## Brief
Restate the records that follow word for word. Omit the images.

## Supplied data
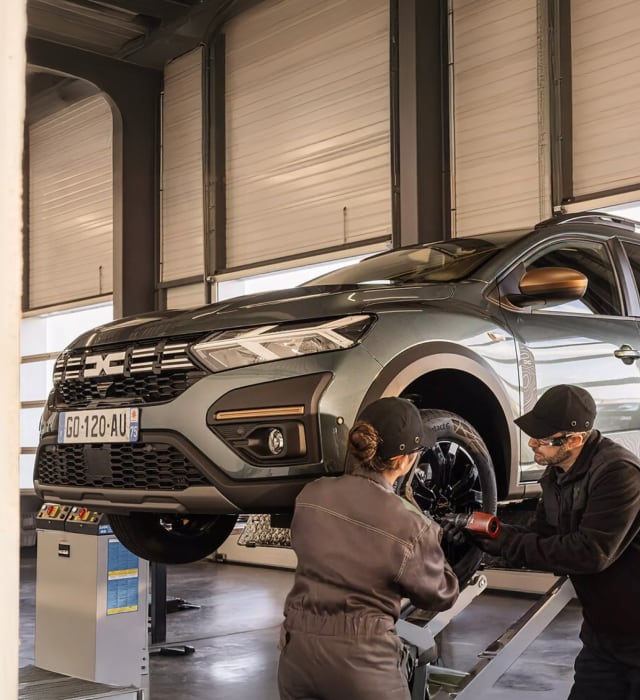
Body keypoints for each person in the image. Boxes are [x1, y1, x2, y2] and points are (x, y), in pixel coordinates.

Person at [449, 384, 640, 700]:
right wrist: (483, 535)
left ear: (575, 440)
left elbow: (589, 553)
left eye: (542, 439)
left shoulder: (618, 474)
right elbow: (540, 536)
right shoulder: (556, 475)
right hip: (603, 635)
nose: (532, 444)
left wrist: (507, 540)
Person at [277, 396, 459, 700]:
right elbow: (440, 594)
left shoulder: (311, 495)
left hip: (297, 655)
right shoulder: (410, 524)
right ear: (403, 460)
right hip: (362, 663)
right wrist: (436, 541)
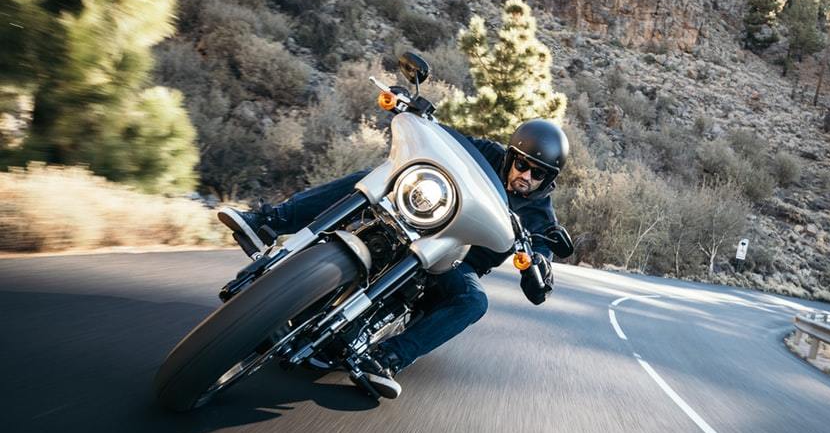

## Exercise response
Body keypoints for each person in the image. Boxes are [x1, y1, x2, y2] and points are (x, y), in pixel coordinates.

Person at [449, 384, 640, 700]:
right wrist: (483, 535)
left ear: (575, 440)
left elbow: (589, 553)
left eye: (542, 439)
left shoulder: (618, 474)
right elbow: (540, 536)
right shoulder: (556, 475)
right hip: (603, 635)
nose: (532, 444)
left wrist: (507, 540)
Person at [277, 396, 459, 700]:
right elbow: (440, 594)
left shoulder: (311, 495)
left hip: (297, 655)
right shoulder: (410, 524)
right ear: (403, 460)
right hip: (362, 663)
right wrist: (436, 541)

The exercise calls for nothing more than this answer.